Introduction to Directional Stimulus Prompting
LLMs have revolutionized the landscape of natural language processing, advancing the field with impressive capabilities that were absent in earlier LLMs. However, direct optimization of LLMs for specific tasks remains a daunting challenge, especially since these models are often only available through black-box API access. Additionally, the large-scale nature of these models presents both cost and accessibility barriers. As an alternative to direct model modification, research efforts have turned toward optimizing the prompts used to interact with LLMs.
A Novel Approach with Directional Stimulus
To refine the guidance provided to LLMs, a novel framework, Directional Stimulus Prompting (DSP), is introduced. Unlike prior works that relied on task-specific instructions or external knowledge augmentation, DSP integrates "directional stimulus" or hints into prompts. The directional stimulus offers instance-specific cues that steer LLMs toward desired outcomes. This method presents a smart way to generate outputs that align better with specific references or goals.

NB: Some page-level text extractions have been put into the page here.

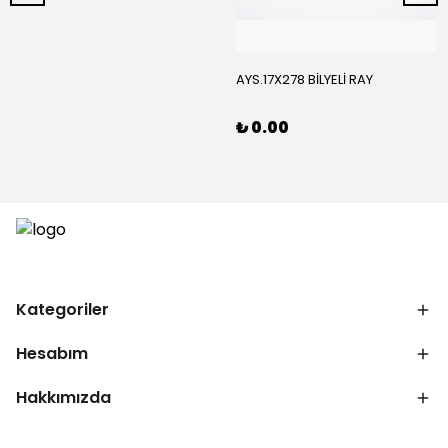
AYS.17X278 BİLYELİ RAY
₺ 0.00
Kategoriler
Hesabım
Hakkımızda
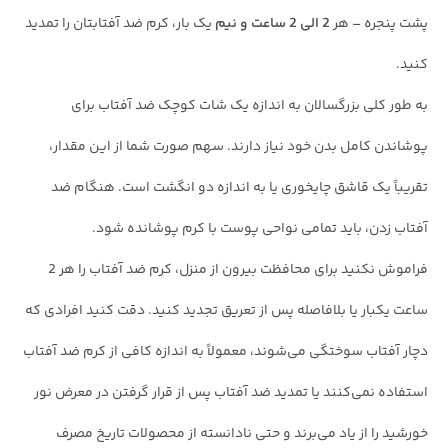
پشت پنجره – هر
2 الی 2 ساعت و نیم
یک بار، کرم ضد آفتابتان را تمدید
کنید.
به طور کلی بزرگسالان به اندازه یک شات کوچک ضد آفتاب برای
پوشاندن کامل بدن خود نیاز دارند. سهم صورت شما از این مقدار،
تقریباً یک قاشق چایخوری یا به اندازه دو انگشت است. هنگام ضد
آفتاب زدن، باید تمامی نواحی پوست با کرم پوشانده شود.
فراموش نکنید برای محافظت بیرون از منزل، کرم ضد آفتاب را هر 2
ساعت یکبار یا بلافاصله پس از تعریق تجدید کنید. دقت کنید افرادی که
دچار آفتاب سوختگی می‌شوند، معمولاً به اندازه کافی از کرم ضد آفتاب
استفاده نمی‌کنند یا تمدید ضد آفتاب پس از قرار گرفتن در معرض نور
خورشید را از یاد می‌برند و حتی نادانسته از محصولات تاریخ مصرف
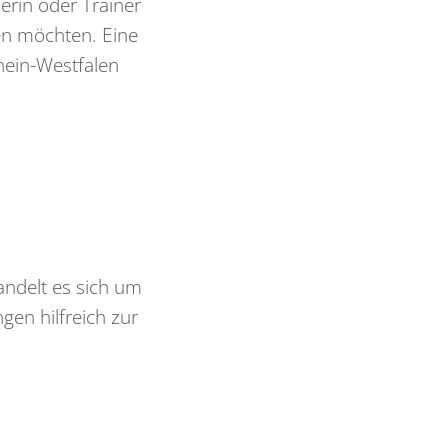
erin oder Trainer
en möchten. Eine
hein-Westfalen
andelt es sich um
gen hilfreich zur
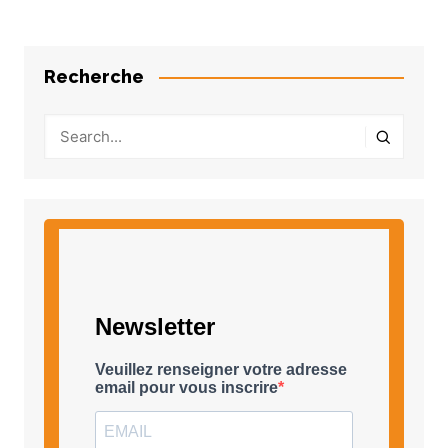
Recherche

Policy Model Training and Reinforcement Learning
To create this directional stimulus, a smaller, tunable policy model, such as T5, is used. This maneuver allows for evasion of the complexities involved in modifying the LLMs directly. This policy model is first trained using a supervised fine-tuning approach with labeled data. Subsequently, it undergoes reinforcement learning optimization to discover more effective stimulus prompts that yield high rewards measured by LLM performance metrics or human preference.
Empirical Assessment of the Framework
The DSP framework's effectiveness was appraised on tasks including summarization, dialog response generation, and chain-of-thought reasoning. Noteworthy results were observed: introducing keywords as directional stimuli increased the performance of ChatGPT, and for dialog response generation tasks, performance improved by over 40% in specific metrics. The framework proved adept in guiding LLMs to achieve desired outcomes, demonstrating potential for versatile applications across LLMs and varying tasks.